Sem esquecer o estado vergonhoso do Largo da Alfândega Prefeito Dakir Polidoro, incluindo o próprio prédio da Alfândega, do século 19. Neste caso, e aí está a boa notícia da semana, o Iphan (Instituto do Patrimônio Histórico e Artístico Nacional) está trazendo verba federal para viabilizar a revitalização em parceria com a prefeitura da Capital. O projeto é muito bonito e se arrastou nas engrenagens da burocracia nos últimos anos.
Descaso na Agronômica
No programa de identificação e vistoria de imóveis abandonados na Capital, o Ministério Público de Santa Catarina marcou presença no dia 7 de agosto, com o promotor Daniel Paladino e equipe, na antiga residência do governador Vidal Ramos, no bairro Agronômica, que apresenta graves sinais de deterioração e risco à segurança de quem passa pelo local. Conforme Paladino o próximo passo será recomendar à Prefeitura de Florianópolis que “adote medidas urgentes visando à limpeza e à proteção do imóvel, bem como imponha ao proprietário a obrigação de restaurar a originalidade daquele patrimônio histórico, sob a supervisão do poder público, sem prejuízo da aplicação das sanções administrativas em face do estado de abandono e degradação a que foi submetido ao longo dos anos”.
O caso é bem ilustrativo.

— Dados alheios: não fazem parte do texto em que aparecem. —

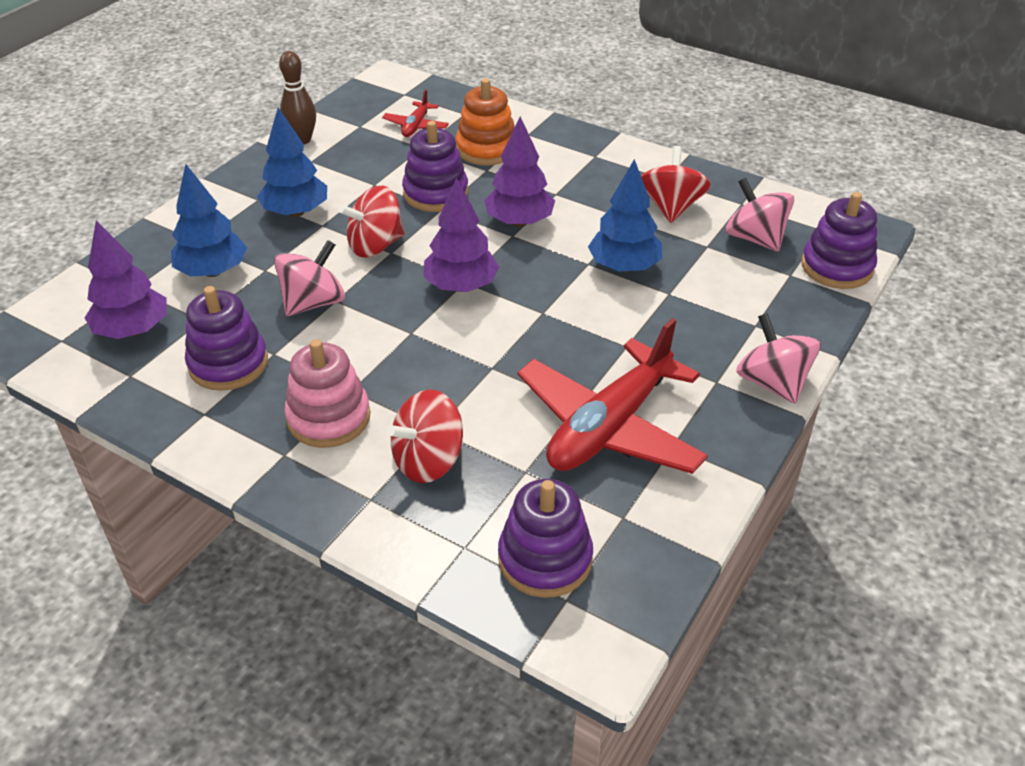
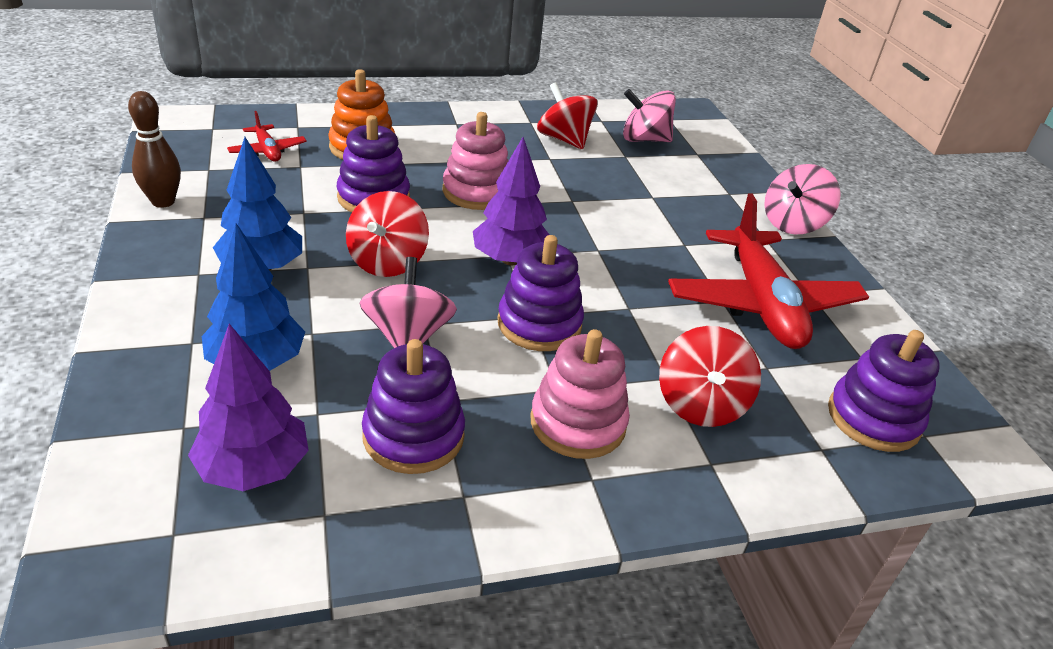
camera: 50 degrees left, 5 degrees down
purple tree [484,117,555,227] -> pink stacking toy [443,112,508,210]
blue tree [588,159,662,272] -> none
pink spinning top [736,313,821,404] -> pink spinning top turned 60 degrees counterclockwise [764,164,841,234]
purple stacking toy [801,192,877,289] -> purple stacking toy moved to [497,235,584,351]

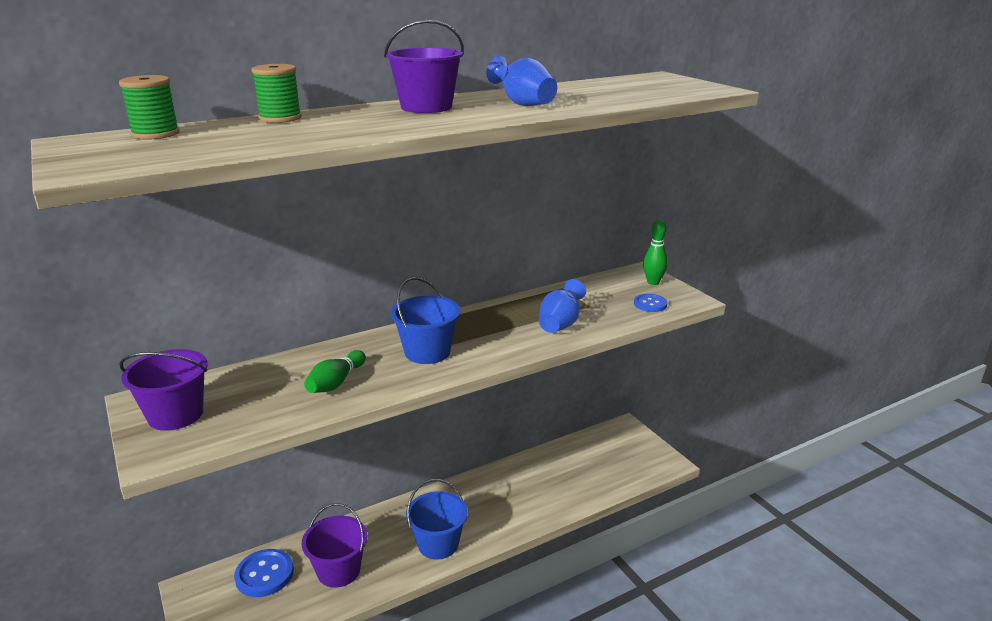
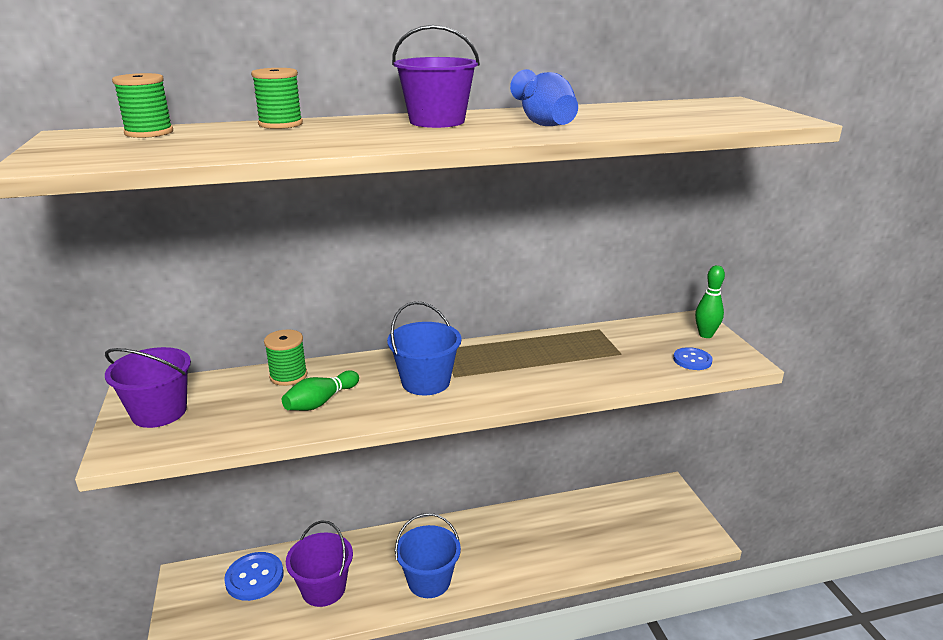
camera: 15 degrees right, 0 degrees up
blue vase [539,279,586,333] -> none
none -> green spool [264,329,307,386]

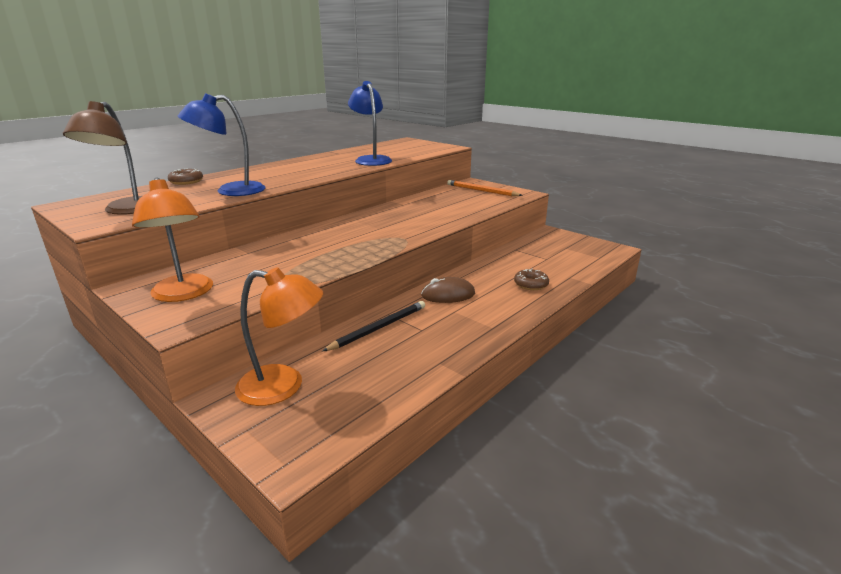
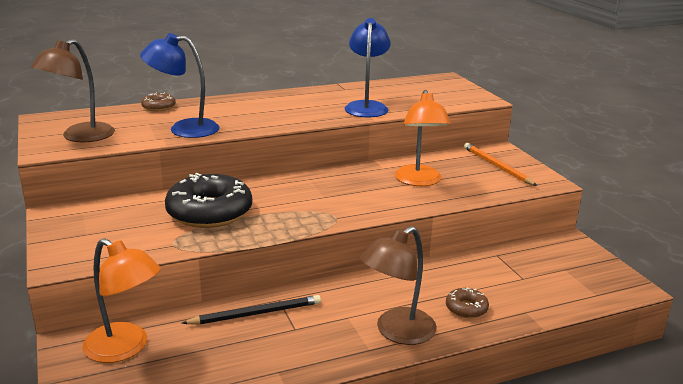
camera: 25 degrees right, 0 degrees up
orange lamp [132,177,213,302] -> orange lamp moved to [395,90,451,186]
brown mouse [421,277,475,303] -> none
none -> black donut [165,173,252,228]
none -> brown lamp [360,226,437,345]

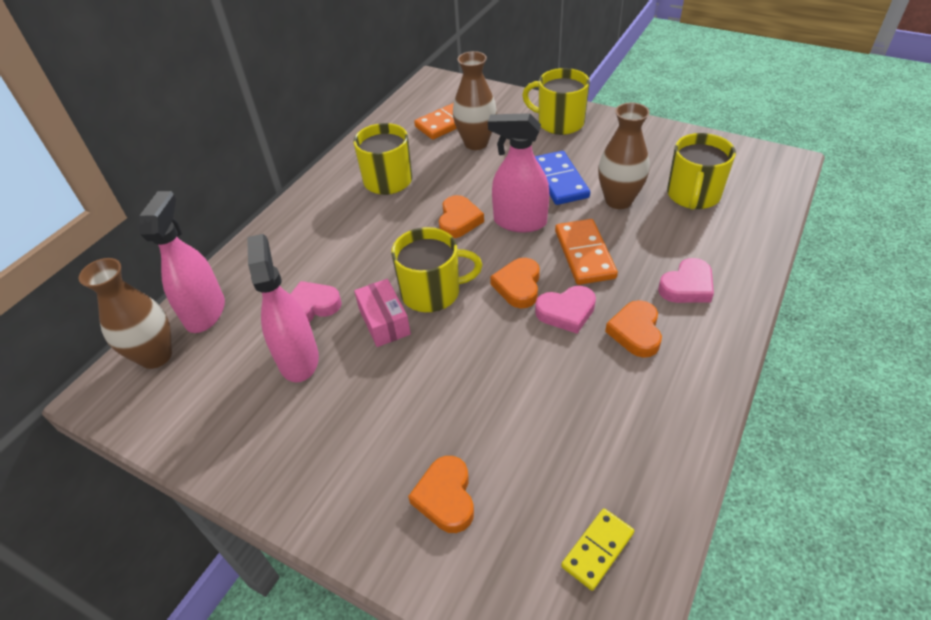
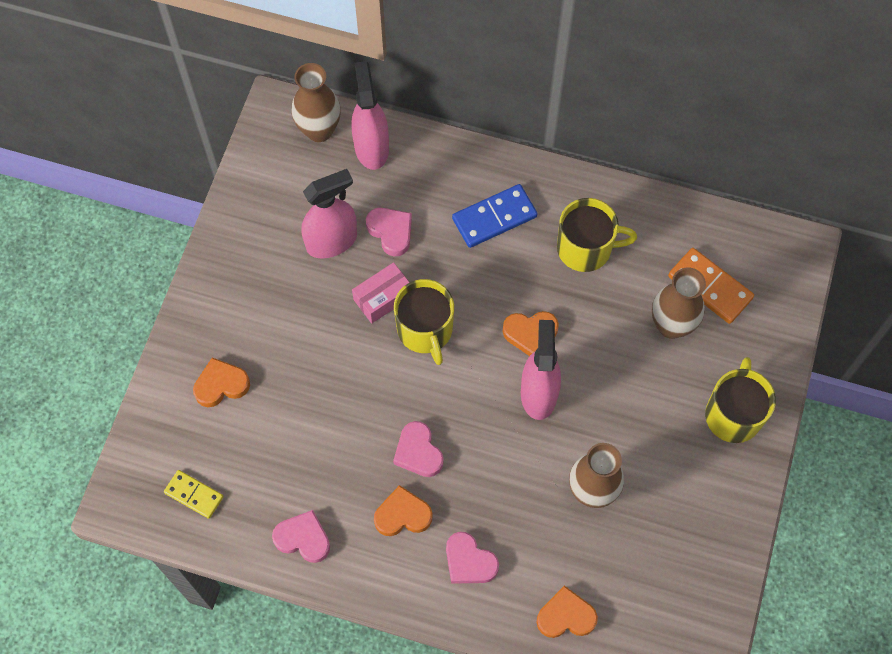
camera: 75 degrees right, 20 degrees up
pink spray bottle [139,191,225,333] -> pink spray bottle turned 90 degrees counterclockwise [352,61,389,170]
orange heart [490,258,540,308] -> orange heart moved to [536,586,598,638]
blue domino [535,151,590,205] -> blue domino moved to [452,184,538,248]
orange domino [555,219,618,285] -> none
yellow mug [667,133,736,210] -> none
none -> pink heart [272,510,330,563]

É um abandono que tem mais de duas décadas e não pode ser creditado aos descendentes de Vidal, como insinuaram alguns críticos, porque o imóvel passou pelo controle de outros proprietários, até chegar a um empresário. O casarão foi cedido, por exemplo, para instalação do comitê de Ulysses Guimarães (PMDB), quando este disputou a eleição presidencial em 1989. No ano seguinte (1990), abrigou o comitê central de Paulo Afonso Vieira, candidato derrotado do PMDB ao governo do Estado. O processo de tombamento da edificação, que faz parte do cenário da região desde o início do século 20, quando aquele pedaço de Florianópolis era o bairro Pedra Grande, demorou demais a ser concluído pelo setor de patrimônio histórico da prefeitura: o decreto só foi assinado pelo prefeito Cesar Souza Júnior (PSD) em 2015. Na coluna Ponto Final, do ND, em 26/9/15, já apontávamos o estado de abandono e depredação, constantemente alertados pela professora e escritora Lélia Nunes, da Academia Catarinense de Letras e do Instituto Histórico e Geográfico de Santa Catarina. Nem Cesar Júnior, que ocupou a prefeitura até janeiro de 2017, nem Gean Loureiro, prefeito desde janeiro de 2017, tomaram providências. Quem sabe agora, com a intercessão do MPSC, o belo casarão seja salvo da completa ruína e sua beleza arquitetônica volte a se destacar na paisagem.